§ **LESETEXT**:
::::

# Kaufempfehlung Monitor



## Brokensword (5. März 2020)

Habe momentan einen:


> Acer XB270H
> TN Panel
> 27 Zoll
> 1080p
> ...


Der Bildschirm hat einen Defekt bekommen und wird danach als Zweitmonitor benutzt.
Einsatzgebiet ist Programmierung, PC/PS4-Gaming und Streaming/Youtube (aber eher seltener).

Der neue Bildschirm sollte:



> mindestens 27 Zoll tendiere zum Flat
> WQHD 2560x1440
> 144Hz
> HDMI und DP
> ...



Beim Panel bin ich mir noch nicht sicher. Da ich viel am PC arbeite, überlege ich zum IPS oder VA zu greifen, hab aber mit diesen Panels noch keine Erfahrung und IPS soll ziemlich starken Glow haben.
Preislich suche ich im* 400€ *Bereich.

Hab diesen hier länger im Blick, aber der hat anscheinend ziemlich starken Glow
https://www.amazon.de/dp/B07JP65L76...colid=3OTHG027S7XZE&ref_=lv_ov_lig_dp_it&th=1

der hier scheint auch nicht schlecht zu sein
https://www.amazon.de/dp/B083QQ6V1N...3QQ6V1N&ascsubtag=YfC1q0bnD0IF5O90TFoH_A&th=1


----------



## Herbboy (5. März 2020)

::::

§ **DATEN ZUR PRÜFUNG**:
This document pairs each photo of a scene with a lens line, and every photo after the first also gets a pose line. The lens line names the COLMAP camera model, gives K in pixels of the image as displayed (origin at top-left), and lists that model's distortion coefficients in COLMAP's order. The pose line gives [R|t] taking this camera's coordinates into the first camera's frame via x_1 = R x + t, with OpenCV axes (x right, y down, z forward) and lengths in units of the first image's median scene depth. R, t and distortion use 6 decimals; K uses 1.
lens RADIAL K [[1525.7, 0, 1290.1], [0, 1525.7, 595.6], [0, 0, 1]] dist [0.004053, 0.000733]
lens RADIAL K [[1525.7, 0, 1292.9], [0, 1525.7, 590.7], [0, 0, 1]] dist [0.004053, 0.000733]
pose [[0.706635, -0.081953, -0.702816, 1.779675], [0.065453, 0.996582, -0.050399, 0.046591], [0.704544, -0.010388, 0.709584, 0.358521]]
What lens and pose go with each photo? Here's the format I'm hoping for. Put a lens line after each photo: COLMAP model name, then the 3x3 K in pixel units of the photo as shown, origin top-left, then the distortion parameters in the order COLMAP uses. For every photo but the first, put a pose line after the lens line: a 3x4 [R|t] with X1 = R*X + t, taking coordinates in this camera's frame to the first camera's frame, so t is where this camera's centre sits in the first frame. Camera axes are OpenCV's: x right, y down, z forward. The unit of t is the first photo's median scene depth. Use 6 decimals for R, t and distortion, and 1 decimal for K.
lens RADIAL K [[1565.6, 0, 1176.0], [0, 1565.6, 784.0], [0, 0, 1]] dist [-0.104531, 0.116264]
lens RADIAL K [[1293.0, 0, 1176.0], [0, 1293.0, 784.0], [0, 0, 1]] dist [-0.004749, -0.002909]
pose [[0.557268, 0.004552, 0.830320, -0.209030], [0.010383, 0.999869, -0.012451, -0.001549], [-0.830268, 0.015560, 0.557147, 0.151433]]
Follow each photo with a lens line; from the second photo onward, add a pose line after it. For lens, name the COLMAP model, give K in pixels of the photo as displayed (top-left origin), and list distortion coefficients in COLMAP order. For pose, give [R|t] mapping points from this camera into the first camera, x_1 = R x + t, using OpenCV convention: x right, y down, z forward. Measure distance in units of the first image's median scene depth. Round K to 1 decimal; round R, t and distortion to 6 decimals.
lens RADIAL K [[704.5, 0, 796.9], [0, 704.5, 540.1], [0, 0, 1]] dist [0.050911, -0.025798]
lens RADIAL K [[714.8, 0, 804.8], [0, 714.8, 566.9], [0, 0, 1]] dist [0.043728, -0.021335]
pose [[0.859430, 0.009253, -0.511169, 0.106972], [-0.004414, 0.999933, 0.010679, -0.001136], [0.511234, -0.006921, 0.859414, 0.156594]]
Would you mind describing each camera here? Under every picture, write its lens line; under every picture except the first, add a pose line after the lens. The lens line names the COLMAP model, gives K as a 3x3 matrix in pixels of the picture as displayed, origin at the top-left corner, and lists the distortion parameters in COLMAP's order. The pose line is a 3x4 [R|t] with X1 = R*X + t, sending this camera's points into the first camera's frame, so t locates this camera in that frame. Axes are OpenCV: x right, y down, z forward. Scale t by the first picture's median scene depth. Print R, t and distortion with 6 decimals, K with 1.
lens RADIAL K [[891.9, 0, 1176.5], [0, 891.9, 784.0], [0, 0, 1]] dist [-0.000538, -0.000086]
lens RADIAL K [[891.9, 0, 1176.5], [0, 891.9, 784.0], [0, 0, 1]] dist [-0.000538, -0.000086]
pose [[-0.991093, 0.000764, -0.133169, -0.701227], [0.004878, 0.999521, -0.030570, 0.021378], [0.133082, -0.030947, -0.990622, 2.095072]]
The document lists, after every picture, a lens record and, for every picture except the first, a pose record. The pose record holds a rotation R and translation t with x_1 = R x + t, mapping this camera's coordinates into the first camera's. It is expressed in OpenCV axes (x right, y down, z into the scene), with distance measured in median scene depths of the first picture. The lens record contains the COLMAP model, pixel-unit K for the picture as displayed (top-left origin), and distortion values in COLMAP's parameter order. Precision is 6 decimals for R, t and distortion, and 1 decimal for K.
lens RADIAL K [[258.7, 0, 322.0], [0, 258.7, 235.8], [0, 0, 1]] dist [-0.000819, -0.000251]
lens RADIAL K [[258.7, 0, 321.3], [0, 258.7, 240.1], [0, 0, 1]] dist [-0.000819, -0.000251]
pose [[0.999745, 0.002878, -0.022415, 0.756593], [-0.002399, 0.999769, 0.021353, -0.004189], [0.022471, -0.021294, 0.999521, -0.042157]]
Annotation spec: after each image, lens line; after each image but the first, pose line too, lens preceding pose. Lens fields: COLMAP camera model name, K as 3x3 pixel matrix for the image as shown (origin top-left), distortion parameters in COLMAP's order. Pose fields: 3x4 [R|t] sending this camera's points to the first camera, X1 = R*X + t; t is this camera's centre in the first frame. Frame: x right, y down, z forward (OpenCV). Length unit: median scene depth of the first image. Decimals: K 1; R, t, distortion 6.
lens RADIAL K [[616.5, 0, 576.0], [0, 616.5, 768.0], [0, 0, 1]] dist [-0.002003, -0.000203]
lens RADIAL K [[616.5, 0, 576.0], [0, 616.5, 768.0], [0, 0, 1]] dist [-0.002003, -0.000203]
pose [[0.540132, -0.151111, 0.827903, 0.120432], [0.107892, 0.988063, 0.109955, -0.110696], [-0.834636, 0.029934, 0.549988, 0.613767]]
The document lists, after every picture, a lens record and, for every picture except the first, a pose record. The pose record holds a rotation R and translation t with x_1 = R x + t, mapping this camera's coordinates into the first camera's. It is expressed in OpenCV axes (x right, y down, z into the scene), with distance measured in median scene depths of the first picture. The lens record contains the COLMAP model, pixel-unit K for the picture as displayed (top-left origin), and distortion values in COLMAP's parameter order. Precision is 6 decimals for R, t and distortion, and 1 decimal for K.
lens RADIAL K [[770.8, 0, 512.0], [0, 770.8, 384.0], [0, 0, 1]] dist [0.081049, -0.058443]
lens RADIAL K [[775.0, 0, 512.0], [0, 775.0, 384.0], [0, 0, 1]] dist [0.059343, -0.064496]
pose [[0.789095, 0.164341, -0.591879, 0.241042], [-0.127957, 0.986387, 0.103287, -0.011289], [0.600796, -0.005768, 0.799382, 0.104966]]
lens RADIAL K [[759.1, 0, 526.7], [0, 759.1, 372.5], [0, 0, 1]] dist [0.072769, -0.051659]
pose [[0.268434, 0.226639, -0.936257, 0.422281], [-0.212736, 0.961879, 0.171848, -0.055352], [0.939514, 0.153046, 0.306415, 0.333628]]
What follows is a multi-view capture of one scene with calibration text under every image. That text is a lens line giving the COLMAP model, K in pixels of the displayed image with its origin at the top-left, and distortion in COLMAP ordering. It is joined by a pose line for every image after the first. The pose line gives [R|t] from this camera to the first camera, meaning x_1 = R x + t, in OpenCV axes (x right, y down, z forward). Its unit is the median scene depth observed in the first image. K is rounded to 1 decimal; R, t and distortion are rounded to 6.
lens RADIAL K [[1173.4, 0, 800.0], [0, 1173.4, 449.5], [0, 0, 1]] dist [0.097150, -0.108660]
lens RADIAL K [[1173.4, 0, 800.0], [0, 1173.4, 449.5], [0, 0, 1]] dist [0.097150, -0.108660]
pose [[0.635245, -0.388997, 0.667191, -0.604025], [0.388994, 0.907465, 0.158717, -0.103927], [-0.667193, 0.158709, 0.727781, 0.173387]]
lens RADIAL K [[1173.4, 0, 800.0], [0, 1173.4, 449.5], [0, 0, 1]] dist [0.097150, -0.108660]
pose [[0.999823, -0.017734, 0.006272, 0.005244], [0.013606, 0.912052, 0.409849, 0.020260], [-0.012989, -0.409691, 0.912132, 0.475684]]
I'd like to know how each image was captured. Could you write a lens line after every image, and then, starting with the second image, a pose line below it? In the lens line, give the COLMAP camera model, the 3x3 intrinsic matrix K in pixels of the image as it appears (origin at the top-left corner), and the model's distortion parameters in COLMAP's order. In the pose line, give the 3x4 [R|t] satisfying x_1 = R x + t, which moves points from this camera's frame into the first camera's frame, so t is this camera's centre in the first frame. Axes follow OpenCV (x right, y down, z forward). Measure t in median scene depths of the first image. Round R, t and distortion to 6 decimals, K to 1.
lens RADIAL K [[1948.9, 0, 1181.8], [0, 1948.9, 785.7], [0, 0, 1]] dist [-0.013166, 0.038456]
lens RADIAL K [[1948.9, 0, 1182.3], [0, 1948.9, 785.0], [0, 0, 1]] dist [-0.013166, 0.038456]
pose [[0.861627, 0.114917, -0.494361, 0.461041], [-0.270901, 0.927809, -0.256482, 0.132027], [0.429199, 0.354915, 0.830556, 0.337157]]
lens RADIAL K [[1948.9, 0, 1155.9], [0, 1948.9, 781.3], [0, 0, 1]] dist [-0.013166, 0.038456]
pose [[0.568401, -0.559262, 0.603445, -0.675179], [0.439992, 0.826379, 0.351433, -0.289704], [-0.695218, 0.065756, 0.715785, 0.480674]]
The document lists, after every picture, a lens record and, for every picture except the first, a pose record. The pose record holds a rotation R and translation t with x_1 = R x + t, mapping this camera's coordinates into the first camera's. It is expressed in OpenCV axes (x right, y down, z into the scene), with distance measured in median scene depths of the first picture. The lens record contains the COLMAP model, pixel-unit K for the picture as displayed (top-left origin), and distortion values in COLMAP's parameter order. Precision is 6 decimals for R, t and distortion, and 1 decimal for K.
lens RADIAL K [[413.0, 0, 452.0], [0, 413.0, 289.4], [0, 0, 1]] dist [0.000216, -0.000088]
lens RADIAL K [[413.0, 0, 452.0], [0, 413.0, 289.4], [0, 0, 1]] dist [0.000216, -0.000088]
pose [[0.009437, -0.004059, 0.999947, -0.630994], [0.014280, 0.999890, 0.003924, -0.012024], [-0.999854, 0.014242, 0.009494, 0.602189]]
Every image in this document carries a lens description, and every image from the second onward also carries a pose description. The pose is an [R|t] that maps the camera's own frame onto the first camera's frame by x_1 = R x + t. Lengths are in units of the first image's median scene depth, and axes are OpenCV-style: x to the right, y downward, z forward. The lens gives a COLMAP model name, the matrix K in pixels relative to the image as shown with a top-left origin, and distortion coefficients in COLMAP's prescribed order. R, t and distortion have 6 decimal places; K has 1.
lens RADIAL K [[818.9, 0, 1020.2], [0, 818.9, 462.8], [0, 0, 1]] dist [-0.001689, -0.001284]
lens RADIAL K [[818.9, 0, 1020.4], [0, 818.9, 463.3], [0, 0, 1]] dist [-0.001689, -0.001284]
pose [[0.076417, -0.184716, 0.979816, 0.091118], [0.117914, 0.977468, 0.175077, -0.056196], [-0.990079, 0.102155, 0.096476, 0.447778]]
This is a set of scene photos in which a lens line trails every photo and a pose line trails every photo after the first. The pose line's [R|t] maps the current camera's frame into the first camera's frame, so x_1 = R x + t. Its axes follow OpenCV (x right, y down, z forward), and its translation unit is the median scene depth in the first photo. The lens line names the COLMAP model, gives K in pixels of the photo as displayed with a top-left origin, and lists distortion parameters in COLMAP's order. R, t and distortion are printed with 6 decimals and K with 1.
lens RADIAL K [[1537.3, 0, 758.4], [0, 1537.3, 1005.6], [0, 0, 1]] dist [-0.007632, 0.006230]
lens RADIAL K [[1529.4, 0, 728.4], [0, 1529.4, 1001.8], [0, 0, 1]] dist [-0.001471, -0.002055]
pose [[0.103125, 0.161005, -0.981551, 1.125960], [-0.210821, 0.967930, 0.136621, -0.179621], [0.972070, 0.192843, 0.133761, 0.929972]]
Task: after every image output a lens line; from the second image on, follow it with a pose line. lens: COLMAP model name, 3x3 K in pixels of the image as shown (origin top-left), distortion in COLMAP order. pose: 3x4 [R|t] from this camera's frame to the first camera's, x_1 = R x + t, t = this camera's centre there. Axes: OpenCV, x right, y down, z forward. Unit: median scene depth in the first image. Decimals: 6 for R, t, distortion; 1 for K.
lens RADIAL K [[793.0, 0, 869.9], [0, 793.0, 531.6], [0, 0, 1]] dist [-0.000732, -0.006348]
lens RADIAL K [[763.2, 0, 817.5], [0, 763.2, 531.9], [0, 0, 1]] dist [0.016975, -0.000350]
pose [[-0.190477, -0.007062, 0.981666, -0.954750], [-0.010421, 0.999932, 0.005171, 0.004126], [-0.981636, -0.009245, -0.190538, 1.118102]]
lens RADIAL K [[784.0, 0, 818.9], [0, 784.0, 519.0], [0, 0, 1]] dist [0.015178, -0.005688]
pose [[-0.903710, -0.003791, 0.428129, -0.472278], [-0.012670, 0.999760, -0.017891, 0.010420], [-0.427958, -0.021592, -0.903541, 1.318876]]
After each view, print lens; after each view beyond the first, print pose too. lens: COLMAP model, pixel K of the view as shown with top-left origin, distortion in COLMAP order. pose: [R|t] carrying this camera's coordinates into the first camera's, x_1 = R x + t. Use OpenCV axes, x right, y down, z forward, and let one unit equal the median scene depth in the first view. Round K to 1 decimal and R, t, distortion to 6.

::::

§ **AUFGABE**: Welche Auflösung soll der neue Bildschirm laut Lesetext haben?

§ **ANTWORT**: WQHD mit 2560x1440.